··· Supplied passage ···

# Wireless Network Problems....cannot connect



## jlsmiles22 (Jul 19, 2007)

I am staying with my in laws while my husband is away with the army and I have set up my computer in the basement. I have a linksys wireless adaptor that I have used before and it has worked. My in laws have a linksys wireless router that my husband set up for them for his step-dad's notebook. He put his name for the network name. When I go to connect to the wireless network, Jason (my hubands name) it trys to connect and then says the network is out or range or no longer exists to refresh the available networks. However it is there everytime, and has a decent signal. It is password protected but I can't get it to even get me to where I need to put the password in. My firewall is disabled, and I have tried restarting the cable modem and router along with my computer to no avail.

I think my husband may have had a similar problem when we had a wireless network at our home, but I have no idea how he fixed it. Thanks in advance. 

--I can give specific model numbers etc if necessary but I don't know them off the top of my head.....


~Jessi


----------



## JohnWill (Oct 19, 2002)

Please supply the following info, exact models of the equipment please.

The name of your ISP and country of residence.
Make/model of the broadband modem. If dial-up, please specify.
Make/model of the router (if any).
Connection type, wired, wireless.
Make/model of network card or wireless adapter.
Make/model of your computer (motherboard if home-built).
Version and patch level of Windows, i.e. XP-Home SP2.


----------



## TerryNet (Mar 23, 2005)

Are you using the Linksys wireless utility or Windows' WZC, and are you sure that the other one is not running?


----------



## jlsmiles22 (Jul 19, 2007)

To John:

*ISP:* Comcast 
*Country:* Maryland, USA
*Modem:* Com 21 DOXport111 Model # DP111
*Router:* Linksys Wireless G Broadband Router 2.4 GHz 802.11g 
Model No. WRT54GS
*Connection:* Wireless
*Adapter:* Linksys Wireless B USB Network Adaptor 2.4 GHz 802.11b 
Model No. WUSB11v4
*Computer:* Compaq Presario SR1303WM
*Windows:* XP

To Terry:

Ok I have no clue what the windows wzc is so I'm guessing I'm not useing that, I believe I'm using the linksys wireless utility.

As far as I know everything is running, I just can't connect to the wireless network, when I click on the wireless networks box it shows a couple differnt ones, I click to connect to the one I want and when it trys to connect it tells me:

The wireless network is either out of range or no longer exists, try refreshing available networks.

Yet everytime the available networks refresh there it is, out of I think 5 bars of signal it always has at least 3 bars.

Hope that helps some.


----------



## TerryNet (Mar 23, 2005)

I suggest that you try with encryption disabled. Also, since you have a 'b' card, make sure that the wireless mode of the router is NOT "g only." It should be something like "G or B mixed."

You can double check on WZC as follows: Control Panel - Administrative Tools - Services - scroll to Wireless Zero Configuration. If necessary set the Startup Type to 'disabled' and use the Stop button to stop it now.


----------



## jlsmiles22 (Jul 19, 2007)

Terry, I did diable my old LAN setting and put in the new network but it's still doing the same thing, although now at least it is asking me for the network key.

How do I diable the encryption? I can't find any router software on my inlaws computer.

The router just says wireless-G router.....perhaps I do just need a G adaptor, because I don't see anything with B on the router anywhere.


----------



## JohnWill (Oct 19, 2002)

You don't need any router software.

Start, Run, CMD

IPCONFIG

The address of the Default Gateway is the base address of the web setup for your router. Navigate to the wireless configuration section, you can disable encryption there.


----------

···

Request A
Repeat the lines of the listing below from the line with "Rank the series" up to and including the line with "Is Theft: 54.8% the majority of the pie?", leaving the pictures out.

··· Data to examine ···

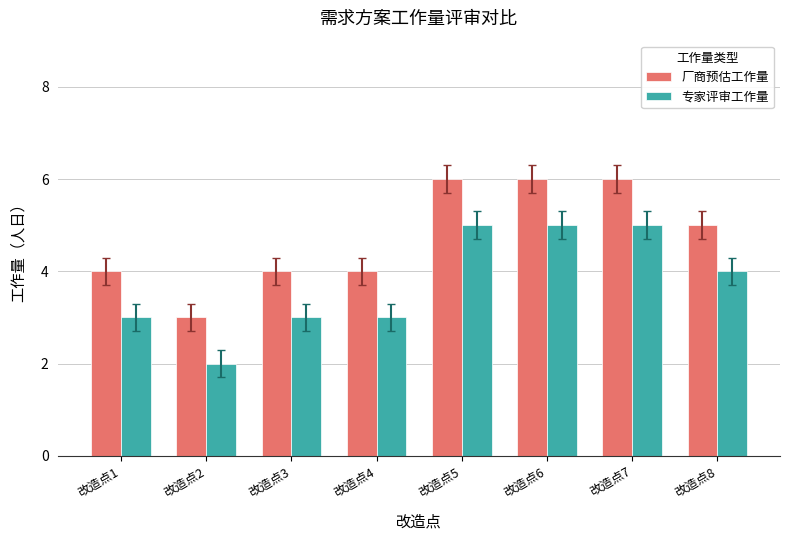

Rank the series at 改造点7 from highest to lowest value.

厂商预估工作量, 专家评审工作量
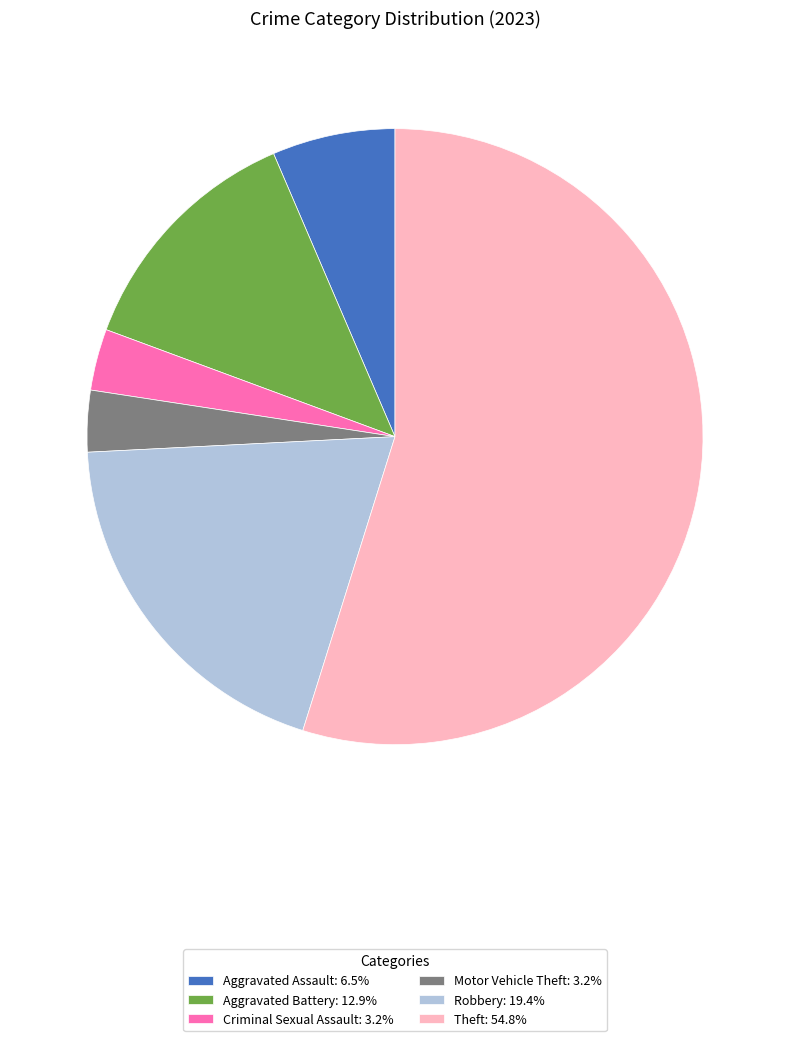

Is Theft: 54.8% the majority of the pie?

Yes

···
··· Data to examine ···

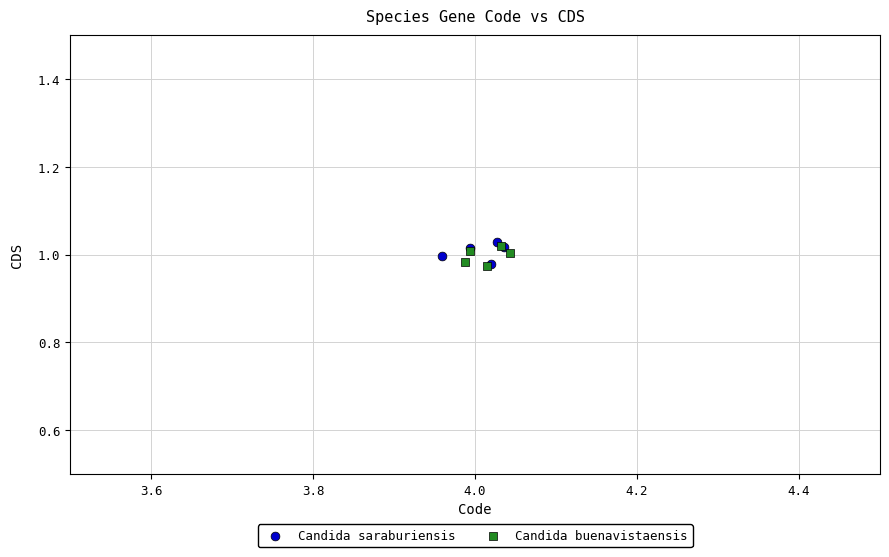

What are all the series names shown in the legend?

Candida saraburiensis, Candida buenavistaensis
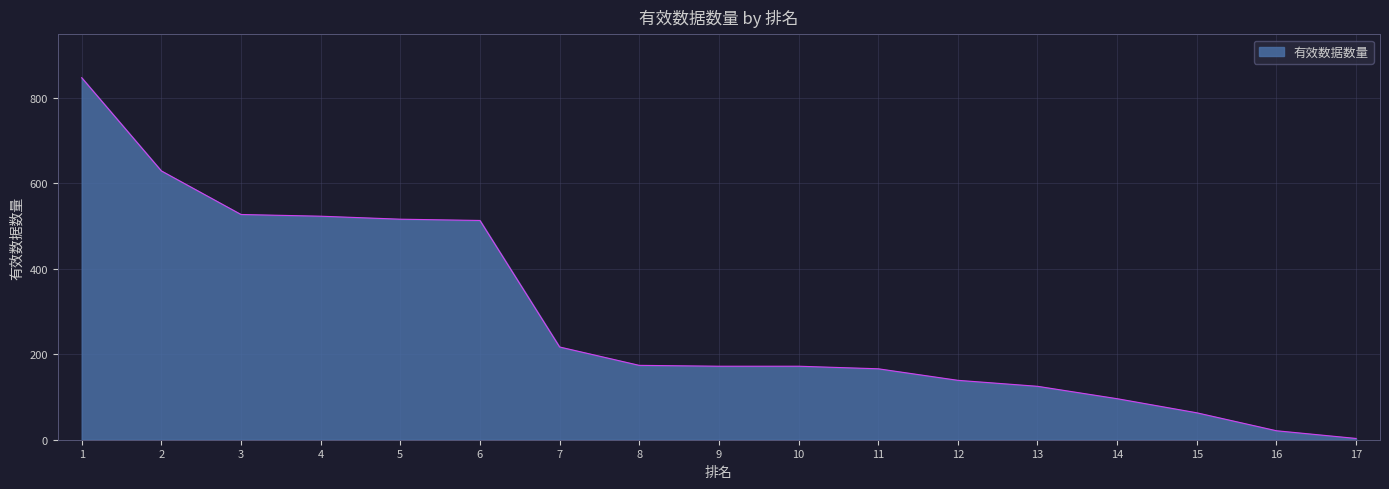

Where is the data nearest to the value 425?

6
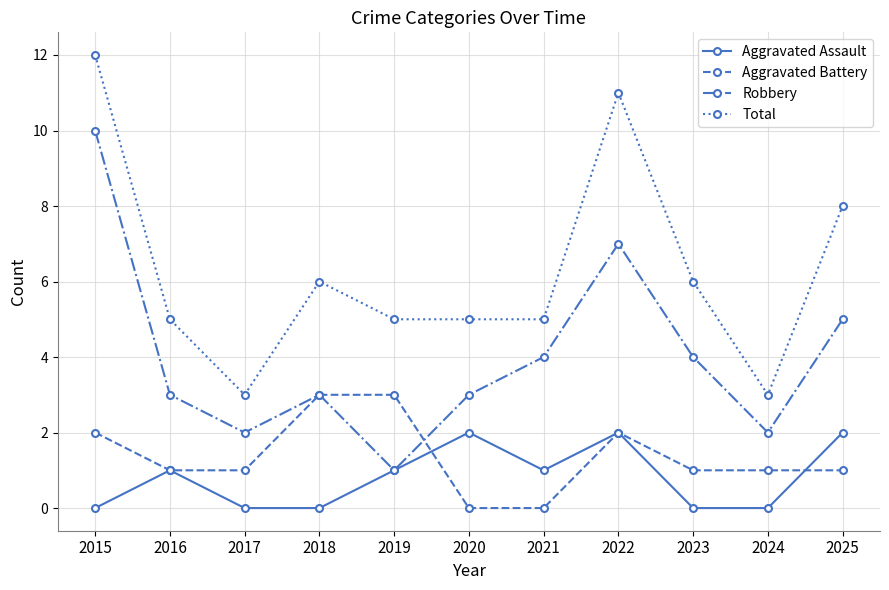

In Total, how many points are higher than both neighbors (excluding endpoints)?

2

···
··· Data to examine ···

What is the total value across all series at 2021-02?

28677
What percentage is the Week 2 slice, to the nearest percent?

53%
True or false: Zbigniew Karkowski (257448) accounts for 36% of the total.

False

···

Request B
Reproduce the forum thread above from "How do I diable" up to and including "the router anywhere.".

Expected answer A
Rank the series at 改造点7 from highest to lowest value.

厂商预估工作量, 专家评审工作量

Is Theft: 54.8% the majority of the pie?

Expected answer B
How do I diable the encryption? I can't find any router software on my inlaws computer.

The router just says wireless-G router.....perhaps I do just need a G adaptor, because I don't see anything with B on the router anywhere.